[[ Excerpt provided, beginning ]]
Wrenshall, Minn. — Answering the second question is easier than the first. Wrenshall is on County Road 4, just off County Road 1, just off Scenic Highway 23, that angles northeast toward Duluth from Interstate 35.

Wrenshall is a tiny town whose population must have more than doubled last year when the Free Range Film Festival had its debut.

"We didn't know what to expect," says Janaki Fisher-Merritt, one of the organizers. "We didn't know if there'd be twenty people here, or two hundred."

They had 120 chairs set up, but that wasn't enough.

"People kept coming and coming," says Fisher-Merritt. "So we grabbed some hay bales and threw them up there, and people were sitting really close to the screen."

That's right, hay bales. This festival is held in a big red barn, built in 1916. Janaki Fisher-Merritt admits it doesn't look terribly exciting from the outside. But that didn't stop him from buying the barn -- and the house next door -- two years ago. He grew up on an organic farm just down the road, and he really felt he had to buy this barn.

"There was a piece of tin missing off the roof," he says. "And if someone bought it and then didn't fix that, I know barns without roofs just go downhill in a hurry."

His friend, Mike Scholtz, calls it "four stories of fun."

Scholtz is an instigator of the festival who works for a Duluth advertising agency.

"It's like they built it to be a multiplex theater someday," says Scholtz. "Because there's a basement, and we could put a screen down there, there's this main level where they had the horses, we've got a screen there, and then upstairs there's a theater with a balcony."

The basement door is screwed shut and the retaining walls outside the door are leaning in.

"There's some structural issues, that aren't major, but really need to be attended to soon," says Fisher-Merritt.

The group admits with some laughter that they haven't made any money yet. But if they did, they'd use it to fix up the barn.

Last year they showed 35 films - about half the entries. Entries came from all over Minnesota - and Ohio - and Germany. One screening was devoted to films two minutes or shorter.

Up a sturdy set of stairs, the hayloft is warm and sweet-smelling. The open door at one end lets in enough light to show the skeleton of the building -- the ribs running along each side, like indoor buttresses. The roof is 30 feet above the floor.
[[ Excerpt provided, end ]]
* [Problem 1]:
List every road or highway named in the article about the Wrenshall film festival.
* [Problem 2]:
Go on with the article about the Wrenshall film festival, picking up after its final sentence.
[[ Extracted material, beginning ]]
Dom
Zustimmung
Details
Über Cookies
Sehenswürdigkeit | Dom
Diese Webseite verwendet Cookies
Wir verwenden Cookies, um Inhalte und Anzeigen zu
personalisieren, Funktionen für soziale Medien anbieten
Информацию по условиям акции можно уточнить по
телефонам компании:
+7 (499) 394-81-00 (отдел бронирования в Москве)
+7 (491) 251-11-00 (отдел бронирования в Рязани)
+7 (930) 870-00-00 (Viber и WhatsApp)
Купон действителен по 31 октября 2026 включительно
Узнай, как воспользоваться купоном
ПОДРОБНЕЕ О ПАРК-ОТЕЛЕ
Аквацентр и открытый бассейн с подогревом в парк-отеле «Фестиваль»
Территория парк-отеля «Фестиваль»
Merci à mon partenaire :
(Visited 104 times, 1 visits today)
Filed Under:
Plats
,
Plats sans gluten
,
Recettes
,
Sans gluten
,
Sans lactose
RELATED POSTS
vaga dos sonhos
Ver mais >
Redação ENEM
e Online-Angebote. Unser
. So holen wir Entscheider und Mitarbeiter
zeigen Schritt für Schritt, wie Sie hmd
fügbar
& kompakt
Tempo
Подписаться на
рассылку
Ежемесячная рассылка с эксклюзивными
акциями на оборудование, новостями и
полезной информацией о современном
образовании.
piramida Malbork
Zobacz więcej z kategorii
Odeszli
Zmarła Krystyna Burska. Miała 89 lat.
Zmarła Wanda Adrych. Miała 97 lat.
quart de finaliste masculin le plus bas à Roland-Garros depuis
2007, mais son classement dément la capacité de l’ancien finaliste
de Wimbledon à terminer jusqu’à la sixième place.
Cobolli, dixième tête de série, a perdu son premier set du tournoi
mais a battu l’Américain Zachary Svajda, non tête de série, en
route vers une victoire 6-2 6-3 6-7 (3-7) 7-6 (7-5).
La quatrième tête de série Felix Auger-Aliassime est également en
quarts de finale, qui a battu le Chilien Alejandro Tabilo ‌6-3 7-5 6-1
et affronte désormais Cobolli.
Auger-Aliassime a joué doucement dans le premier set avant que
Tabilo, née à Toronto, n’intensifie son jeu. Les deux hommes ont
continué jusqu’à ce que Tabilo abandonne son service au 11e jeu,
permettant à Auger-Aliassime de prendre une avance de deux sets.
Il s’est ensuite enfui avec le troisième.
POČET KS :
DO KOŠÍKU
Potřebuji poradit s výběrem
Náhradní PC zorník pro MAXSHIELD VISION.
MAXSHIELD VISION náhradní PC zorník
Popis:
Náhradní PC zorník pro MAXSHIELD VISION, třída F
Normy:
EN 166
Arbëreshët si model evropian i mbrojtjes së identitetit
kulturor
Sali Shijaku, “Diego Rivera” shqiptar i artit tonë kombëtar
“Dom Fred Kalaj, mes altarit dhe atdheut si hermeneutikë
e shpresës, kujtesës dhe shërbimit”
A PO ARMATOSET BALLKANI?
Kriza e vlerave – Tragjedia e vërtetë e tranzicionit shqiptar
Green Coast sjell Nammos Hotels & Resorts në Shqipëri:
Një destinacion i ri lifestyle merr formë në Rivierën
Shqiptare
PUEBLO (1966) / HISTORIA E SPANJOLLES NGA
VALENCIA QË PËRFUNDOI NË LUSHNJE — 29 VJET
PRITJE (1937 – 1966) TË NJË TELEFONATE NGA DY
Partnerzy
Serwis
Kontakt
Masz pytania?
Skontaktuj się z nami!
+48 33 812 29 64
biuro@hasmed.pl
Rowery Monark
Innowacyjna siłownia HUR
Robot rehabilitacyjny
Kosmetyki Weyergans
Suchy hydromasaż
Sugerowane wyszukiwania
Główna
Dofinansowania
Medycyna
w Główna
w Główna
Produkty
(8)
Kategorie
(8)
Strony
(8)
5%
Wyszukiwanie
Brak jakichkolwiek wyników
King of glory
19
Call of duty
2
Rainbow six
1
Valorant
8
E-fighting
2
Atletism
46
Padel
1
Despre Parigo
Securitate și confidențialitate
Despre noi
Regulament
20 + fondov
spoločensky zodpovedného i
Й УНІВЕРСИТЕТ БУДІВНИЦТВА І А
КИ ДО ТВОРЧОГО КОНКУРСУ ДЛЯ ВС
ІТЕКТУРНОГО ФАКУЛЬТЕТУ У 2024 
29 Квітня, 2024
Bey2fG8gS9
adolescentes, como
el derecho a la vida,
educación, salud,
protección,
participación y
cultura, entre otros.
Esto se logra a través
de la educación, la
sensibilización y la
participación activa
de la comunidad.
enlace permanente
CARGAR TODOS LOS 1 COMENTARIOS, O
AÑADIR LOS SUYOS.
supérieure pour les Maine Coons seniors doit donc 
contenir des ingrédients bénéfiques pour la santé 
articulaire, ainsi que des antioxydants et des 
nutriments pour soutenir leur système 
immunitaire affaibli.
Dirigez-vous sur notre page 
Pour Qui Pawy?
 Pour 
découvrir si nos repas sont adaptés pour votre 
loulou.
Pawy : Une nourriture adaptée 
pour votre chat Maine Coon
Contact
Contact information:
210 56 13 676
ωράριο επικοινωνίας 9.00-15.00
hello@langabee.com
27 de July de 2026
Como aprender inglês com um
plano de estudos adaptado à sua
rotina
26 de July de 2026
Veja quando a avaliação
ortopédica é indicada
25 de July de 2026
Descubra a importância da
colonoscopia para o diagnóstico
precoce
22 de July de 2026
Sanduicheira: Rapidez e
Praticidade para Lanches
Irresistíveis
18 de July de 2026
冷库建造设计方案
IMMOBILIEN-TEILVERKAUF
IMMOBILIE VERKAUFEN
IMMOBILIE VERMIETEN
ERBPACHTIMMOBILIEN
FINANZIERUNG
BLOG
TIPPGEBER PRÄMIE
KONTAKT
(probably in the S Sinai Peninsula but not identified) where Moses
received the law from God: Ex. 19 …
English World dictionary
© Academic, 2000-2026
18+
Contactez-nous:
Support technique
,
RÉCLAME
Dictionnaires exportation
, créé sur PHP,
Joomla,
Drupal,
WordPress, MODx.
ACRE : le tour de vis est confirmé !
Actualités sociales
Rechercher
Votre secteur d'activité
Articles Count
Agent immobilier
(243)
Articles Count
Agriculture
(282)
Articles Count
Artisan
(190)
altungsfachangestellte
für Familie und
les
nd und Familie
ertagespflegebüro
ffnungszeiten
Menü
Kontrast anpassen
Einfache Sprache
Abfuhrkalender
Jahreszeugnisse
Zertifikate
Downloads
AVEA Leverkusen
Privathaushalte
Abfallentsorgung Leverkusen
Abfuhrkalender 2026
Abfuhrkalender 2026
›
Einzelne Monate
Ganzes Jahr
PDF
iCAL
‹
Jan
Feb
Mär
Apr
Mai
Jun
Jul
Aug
[[ Extracted material, end ]]
* [Response box 1]:
County Road 4, County Road 1, Scenic Highway 23, Interstate 35

* [Response box 2]:
"You can see it's just beautiful," says Fisher-Merritt. "It's like a cathedral almost, to me."

This is the theatre. The screen is made from the plain white back of a billboard.

Rows of school cafeteria chairs face the screen. The center aisle is marked with two rows of lights running along the wooden floor.

"We tried to make it look as much like a movie theatre, without ruining the basic barn-ness of it," says Scholtz.

These three friends still get excited, thinking about the more than 200 people who came for the first film festival last year.

"I don't know if they were from Duluth, the Twin Cities, or right around here," says Fisher-Merritt. "You know, there were quite a few beat-up pick-up trucks out here, and I don't know where they came from."

Some of Scholtz's favorite audience members were the high school students from Wrenshall. "They were just overjoyed to find something to do in Wrenshall on a Friday and Saturday night," he says.

Valerie Coit, a team member who works at a non-profit organization in Wisconsin, remembers getting really excited when somebody pulled in with a Mercedes convertible.

"And we knew they weren't anybody we knew!" she laughs.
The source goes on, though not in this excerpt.